L'aventure se poursuit tranquillement entre concrétions, petites pauses, passage sombres, glissants et quelques problèmes de piles pour la frontale de Sylvain et la mienne.
Nous voilà de retour au passage Adélie avec son petit passage à plat ventre sur la dalle glaiseuse les pieds au dessus de la rivière. Il semblerait d'ailleurs que certains petits petons, à l’insu de leur propriétaire, en ai profiter pour faire un tour dans l'eau claire! Il faut reconnaitre que celle-ci étant si translucide qu'il est parfois difficile de faire la différence entre une pierre émergée et une pierre immergée
Pour rejoindre la salle de la Verna, Cedric nous fait passer par la boite aux lettres le passage historique par où sont passés les scouts lyonnais découvreurs de la fameuse salle.

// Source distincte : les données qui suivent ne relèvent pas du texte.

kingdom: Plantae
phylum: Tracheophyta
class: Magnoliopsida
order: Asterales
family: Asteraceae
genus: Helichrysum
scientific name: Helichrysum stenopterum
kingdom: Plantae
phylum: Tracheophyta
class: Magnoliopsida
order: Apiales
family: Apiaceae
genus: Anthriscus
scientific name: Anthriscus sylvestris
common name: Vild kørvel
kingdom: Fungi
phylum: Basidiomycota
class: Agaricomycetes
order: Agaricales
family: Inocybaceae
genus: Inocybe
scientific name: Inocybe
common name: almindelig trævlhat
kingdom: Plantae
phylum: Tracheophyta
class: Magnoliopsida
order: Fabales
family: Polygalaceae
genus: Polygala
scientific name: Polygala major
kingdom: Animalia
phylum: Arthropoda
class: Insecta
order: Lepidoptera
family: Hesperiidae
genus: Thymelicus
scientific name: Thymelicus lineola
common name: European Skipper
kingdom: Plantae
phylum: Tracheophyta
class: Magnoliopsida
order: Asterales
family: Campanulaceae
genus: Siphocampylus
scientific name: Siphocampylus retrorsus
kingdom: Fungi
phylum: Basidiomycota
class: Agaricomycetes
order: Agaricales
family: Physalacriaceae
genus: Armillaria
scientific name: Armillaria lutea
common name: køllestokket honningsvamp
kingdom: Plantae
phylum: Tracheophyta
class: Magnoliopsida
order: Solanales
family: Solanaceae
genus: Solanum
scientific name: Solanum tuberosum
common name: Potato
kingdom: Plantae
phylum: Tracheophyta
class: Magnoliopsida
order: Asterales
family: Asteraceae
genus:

Avant de franchir ce petit toboggan étroit nous découvrons une superbe draperie argileuse!
Nous voilà de retour dans la salle de la Verna, Cédric nous l'éclaire et nous découvrons l'immense sphère dans laquelle nous nous trouvons.
Il nous explique alors sa découverte puis sa formation géologique, nous raconte les trésors d'Aranzadi et des méandres Martine, nous conte l'histoire de l'exploitation de la rivière. Bref nous restons subjuguer pendant une bonne demi-heure!
Puis après un essai de l'interphone de secours, nous reprenons, le cœur un peu gros, le couloir d'accès.
17h50: Nous sommes dehors et nous finissons cette belle aventure par une photo de groupe avant de nous déséquiper. La descente en 4x4 vers Ste Engrace et le retour à la civilisation nous laisse un peu groggy et fatigués par cette dure journée riche en émotions, mais cette aventure sur les traces des découvreurs est unique et mérite d'être vécu. Merci André de nous l'avoir proposée, merci Cédric pour cette belle découverte!